▶ _Text excerpt_:
Gross profit for the First Quarter of Fiscal 2008 increased $2.2 million, or 5.2%, to $44.3 million, compared to gross profit of $42.1 million for the First Quarter of Fiscal 2007. Gross profit as a percent of revenue was 40.2% for the First Quarter of Fiscal 2008, a decrease of 2.3 percentage points from 42.5% for the First Quarter of Fiscal 2007. Test segment gross profit for the First Quarter of Fiscal 2008 was $31.2 million, a decrease of $1.1 million, or 3.4%, compared to gross profit of $32.3 million for the First Quarter of Fiscal 2007. Gross profit as a percent of revenue for the Test segment decreased 3.8 percentage points, to 35.9%, for the First Quarter of Fiscal 2008, compared to 39.7% for the First Quarter of Fiscal 2007. This decrease was primarily due to unfavorable product mix and additional custom project costs, partially offset by increased volume and an estimated $0.5 million favorable impact of currency translation. Sensors segment gross profit for the First Quarter of Fiscal 2008 was $13.1 million, an increase of $3.3 million, or 33.7%, compared to gross profit of $9.8 million for the First Quarter of Fiscal 2007. Gross profit as a percent of revenue for the Sensors segment increased 1.4 percentage points, to 56.5%, for the First Quarter of Fiscal 2008, compared to 55.1% for the First Quarter of Fiscal 2007, primarily reflecting the benefit of improved factory utilization on increased volume, and an estimated $0.7 million favorable impact of currency translation.

 

Selling and marketing expense for the First Quarter of Fiscal 2008 was $19.6 million, an increase of $2.7 million, or 16.0%, compared to $16.9 million for the First Quarter of Fiscal 2007, primarily due to $1.3 million increased staffing, benefit, and commission expense, in the Test segment, $0.6 million increased staffing and commission expense in the Sensors segment, and an estimated $0.8 million unfavorable impact of currency translation. Selling expense as a percent of revenue for the First Quarter of Fiscal 2008 was 17.8%, compared to 17.1% for the First Quarter of Fiscal 2007.

 

General and administrative expense totaled $8.3 million for the First Quarter of Fiscal 2008, an increase of $0.3 million, or 3.8%, compared to $8.0 million for the First Quarter of Fiscal 2007. This increase was primarily due to $0.3 million increased legal expenses and an estimated $0.2 unfavorable impact of currency translation, partially offset by a $0.3 million decrease in audit fees. General and administrative expense as a percent of revenue decreased to 7.5% for the First Quarter of Fiscal 2008, compared to 8.1% for the First Quarter of Fiscal 2007.

 

Research and development expense totaled $4.1 million for the First Quarter of Fiscal 2008, a decrease of $0.4 million, or 8.9%, compared to $4.5 million for the First Quarter of Fiscal 2007. Although total expenditures for new product development increased $0.4 million to $4.9 million in the First Quarter of Fiscal 2008, $0.8 million of those expenditures were associated with software development costs that were capitalized. Research and development expense as a percent of revenue decreased to 3.7% for the First Quarter of Fiscal 2008, compared to 4.5% for the First Quarter of Fiscal 2007. There was no significant impact on research and development expense from currency translation.

▶ _Instructions_:
1. Can you summarize the quarterly results excerpt in two sentences?
2. How would you translate this sentence from the quarterly results excerpt into Spanish: "Selling expense as a percent of revenue for the First Quarter of Fiscal 2008 was 17.8%, compared to 17.1% for the First Quarter of Fiscal 2007."
3. According to the quarterly results excerpt, how much of the First Quarter of Fiscal 2008 spending on new product development was for software development costs that were capitalized?
The material below comes from a separate source and is unrelated to the quarterly results excerpt.

▶ _Information supplied_:

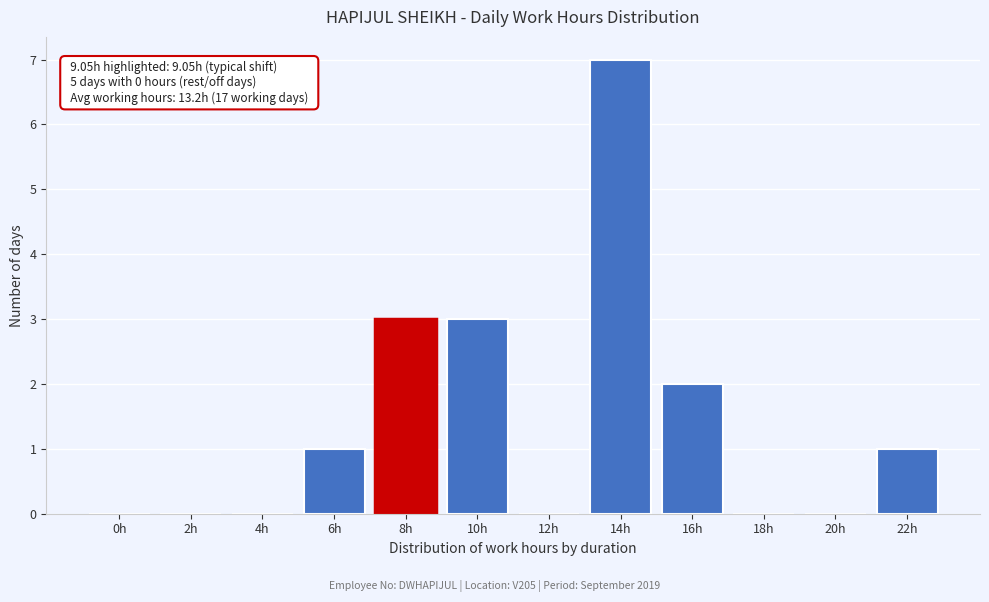

Reading left to right, transcribe all the data shown in this chart.

0h=0	2h=0	4h=0	6h=1	8h=3	10h=3	12h=0	14h=7	16h=2	18h=0	20h=0	22h=1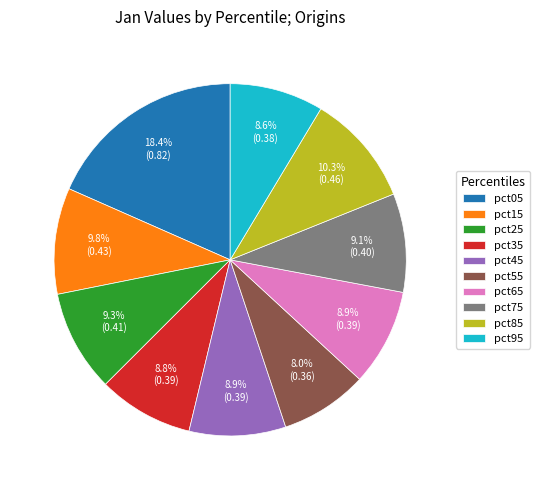

The pct65 slice represents 3% of the pie. True or false?

False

▶ _Answers for the exercise_:
1. Gross profit for the First Quarter of Fiscal 2008 rose 5.2% to $44.3 million, though gross profit as a percent of revenue fell to 40.2%, with the Test segment's gross profit decreasing and the Sensors segment's increasing. Selling and marketing expense rose to $19.6 million and general and administrative expense to $8.3 million, while research and development expense fell to $4.1 million.

2. Los gastos de venta como porcentaje de los ingresos en el primer trimestre del ejercicio fiscal 2008 fueron del 17,8 %, frente al 17,1 % del primer trimestre del ejercicio fiscal 2007.

3. $0.8 million.